**PROBLEM REQUIREMENTS**
Keep only the lines that hold the string "recusal", filtering out the rest of the entries below.
*** Begin section ***
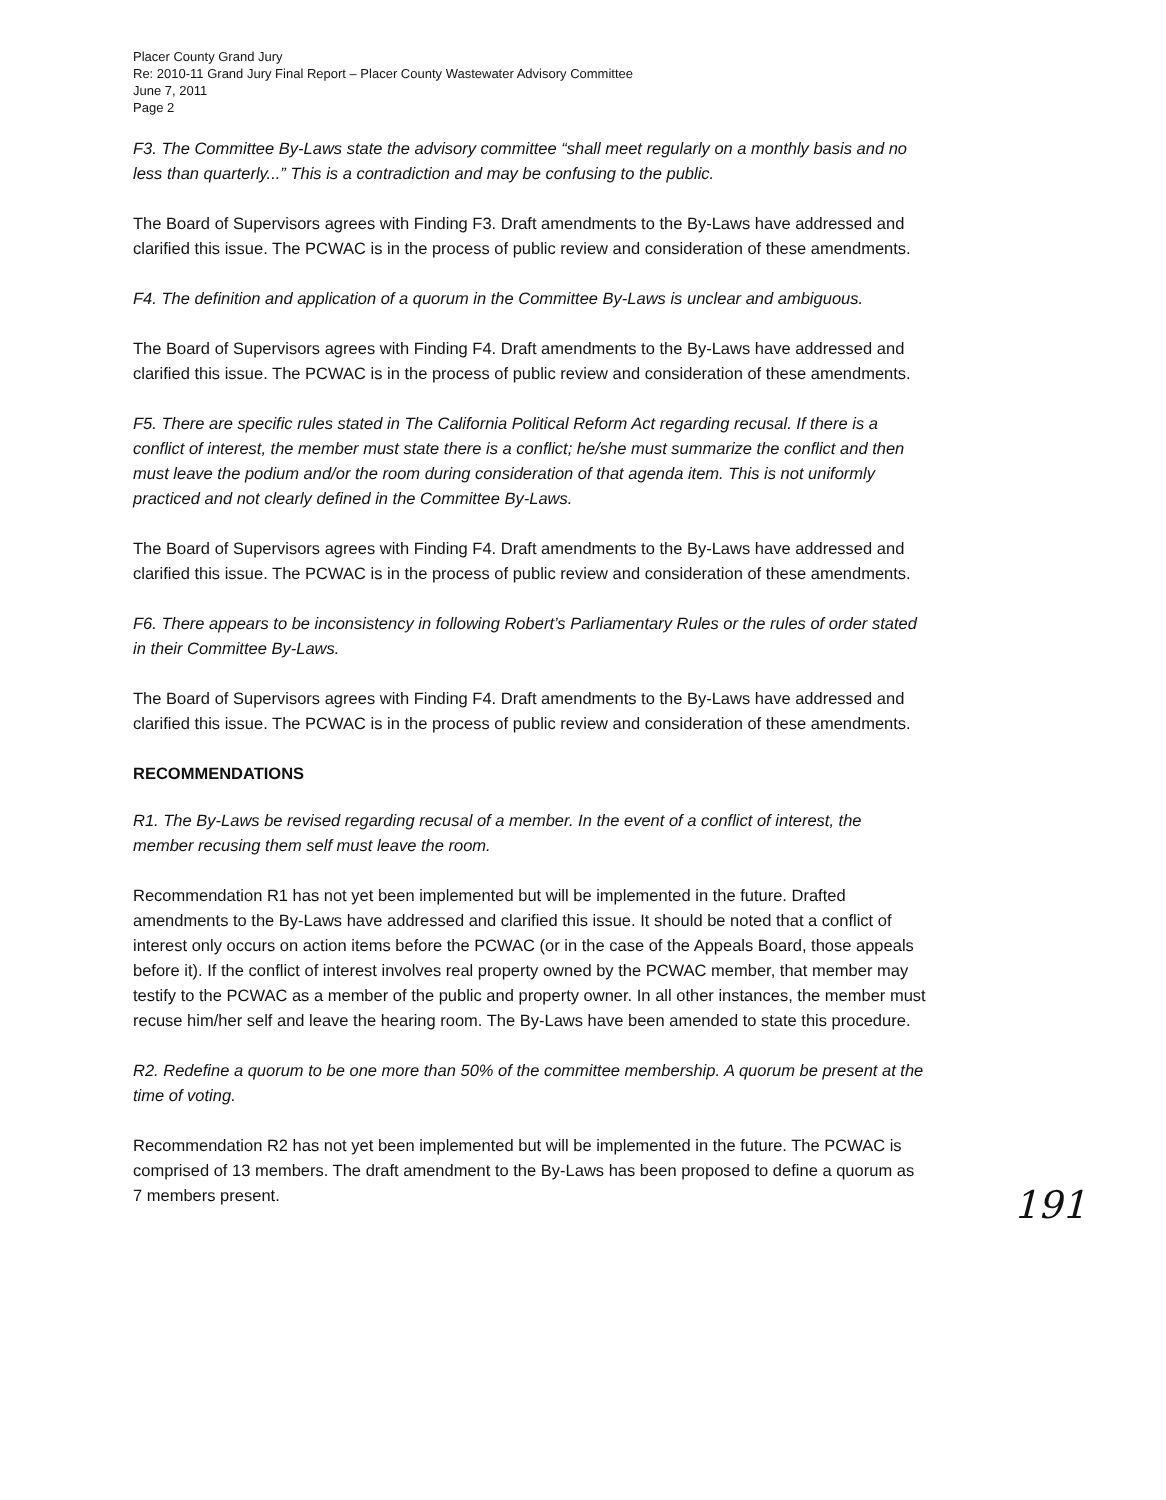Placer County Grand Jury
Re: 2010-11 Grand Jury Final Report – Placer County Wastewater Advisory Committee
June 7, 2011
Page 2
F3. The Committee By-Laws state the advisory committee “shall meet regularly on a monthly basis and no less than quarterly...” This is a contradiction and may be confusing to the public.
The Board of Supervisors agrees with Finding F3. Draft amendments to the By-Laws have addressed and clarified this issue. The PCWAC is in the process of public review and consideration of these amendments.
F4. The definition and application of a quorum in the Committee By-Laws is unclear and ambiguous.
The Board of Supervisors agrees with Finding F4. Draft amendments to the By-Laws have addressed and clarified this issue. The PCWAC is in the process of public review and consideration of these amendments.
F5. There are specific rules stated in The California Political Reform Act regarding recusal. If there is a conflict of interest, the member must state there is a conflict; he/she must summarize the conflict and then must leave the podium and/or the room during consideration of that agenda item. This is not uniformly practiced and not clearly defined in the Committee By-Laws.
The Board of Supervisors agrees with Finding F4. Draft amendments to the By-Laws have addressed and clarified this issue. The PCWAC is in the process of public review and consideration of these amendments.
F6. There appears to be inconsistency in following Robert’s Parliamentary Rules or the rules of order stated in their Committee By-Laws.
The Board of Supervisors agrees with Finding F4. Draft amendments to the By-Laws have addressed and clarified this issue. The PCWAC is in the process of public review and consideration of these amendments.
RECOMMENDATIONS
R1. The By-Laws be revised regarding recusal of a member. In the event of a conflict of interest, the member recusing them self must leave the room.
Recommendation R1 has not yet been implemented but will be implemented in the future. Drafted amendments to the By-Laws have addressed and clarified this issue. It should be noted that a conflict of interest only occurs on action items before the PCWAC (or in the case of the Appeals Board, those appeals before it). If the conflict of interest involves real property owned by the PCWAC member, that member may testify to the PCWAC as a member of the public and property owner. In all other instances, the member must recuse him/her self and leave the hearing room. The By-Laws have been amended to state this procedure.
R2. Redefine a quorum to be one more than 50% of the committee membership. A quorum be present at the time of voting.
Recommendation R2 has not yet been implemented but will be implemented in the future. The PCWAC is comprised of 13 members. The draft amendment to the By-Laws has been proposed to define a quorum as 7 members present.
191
*** End section ***
*** Begin section ***
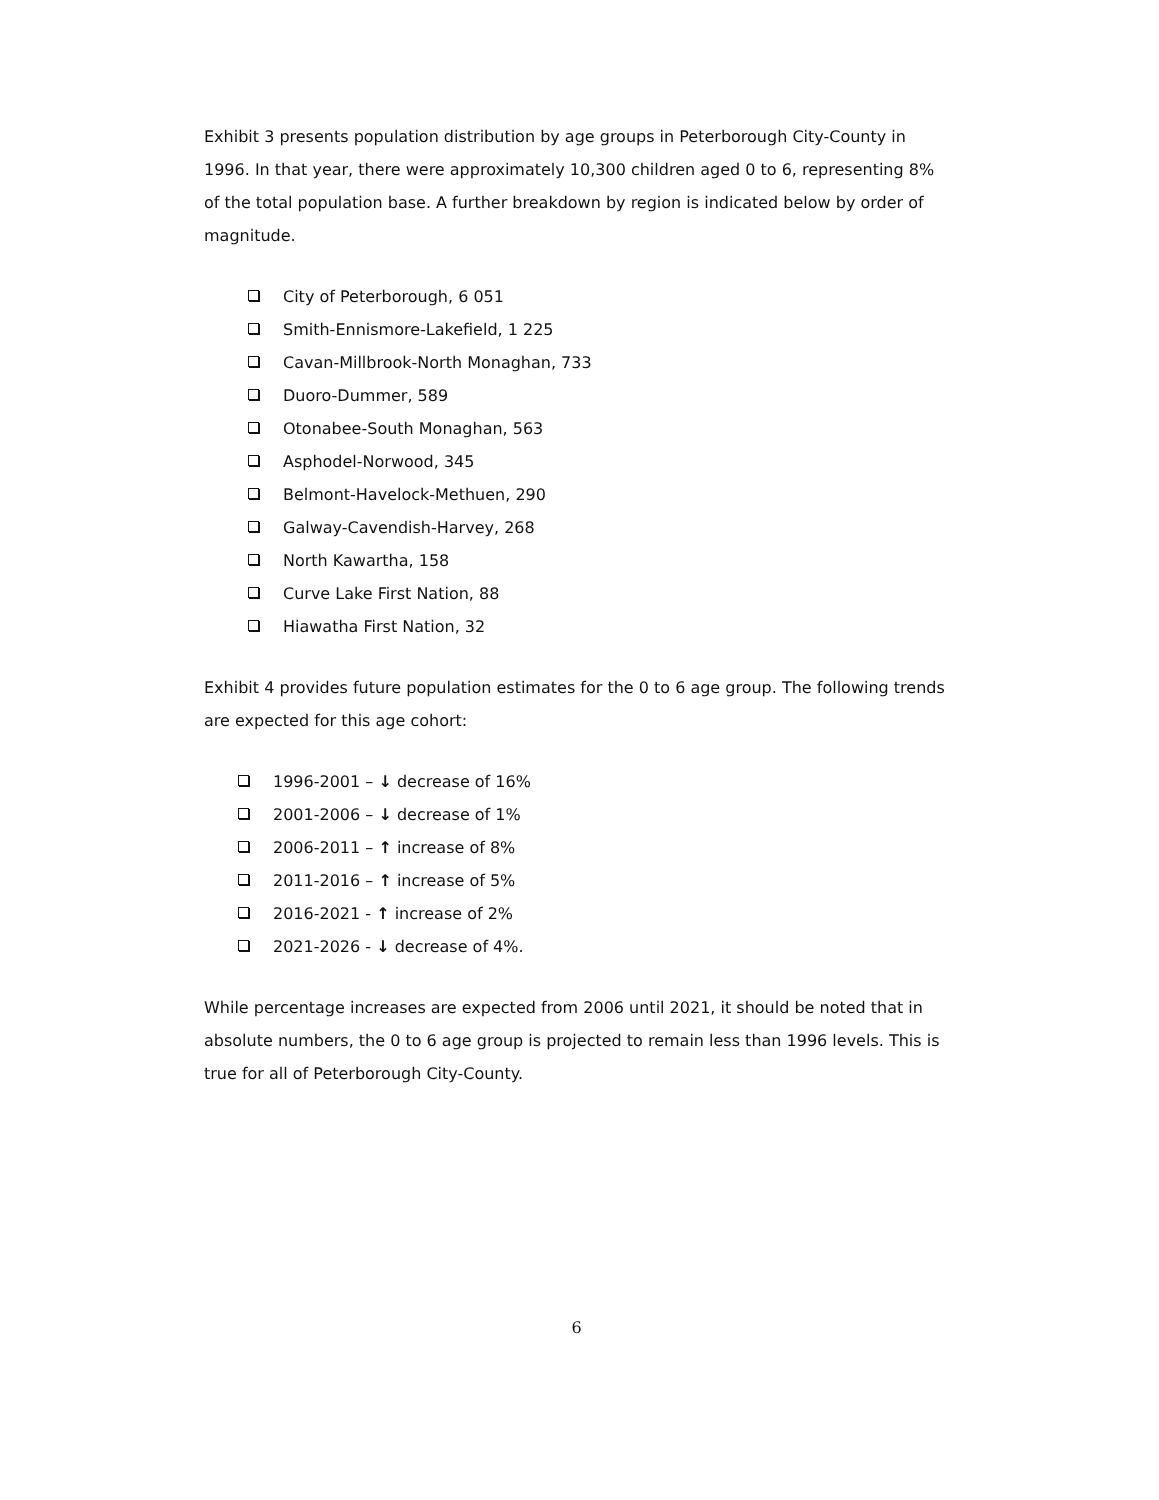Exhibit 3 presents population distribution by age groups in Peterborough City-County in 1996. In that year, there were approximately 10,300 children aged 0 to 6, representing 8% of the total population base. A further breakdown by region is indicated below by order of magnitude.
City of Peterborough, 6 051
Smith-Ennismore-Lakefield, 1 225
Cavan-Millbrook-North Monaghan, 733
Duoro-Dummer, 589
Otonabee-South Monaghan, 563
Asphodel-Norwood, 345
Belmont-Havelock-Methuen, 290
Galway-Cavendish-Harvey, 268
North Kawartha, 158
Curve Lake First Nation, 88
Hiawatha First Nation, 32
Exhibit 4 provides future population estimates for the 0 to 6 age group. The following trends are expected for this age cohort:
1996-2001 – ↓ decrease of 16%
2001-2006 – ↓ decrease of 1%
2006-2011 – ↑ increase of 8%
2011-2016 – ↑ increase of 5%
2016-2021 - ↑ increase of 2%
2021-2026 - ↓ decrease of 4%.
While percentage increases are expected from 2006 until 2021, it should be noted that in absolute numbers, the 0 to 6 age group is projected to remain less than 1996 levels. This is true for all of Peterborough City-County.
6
*** End section ***
**RESULT OF THIS TASK**
F5. There are specific rules stated in The California Political Reform Act regarding recusal. If there is a conflict of interest, the member must state there is a conflict; he/she must summarize the conflict and then must leave the podium and/or the room during consideration of that agenda item. This is not uniformly practiced and not clearly defined in the Committee By-Laws.
R1. The By-Laws be revised regarding recusal of a member. In the event of a conflict of interest, the member recusing them self must leave the room.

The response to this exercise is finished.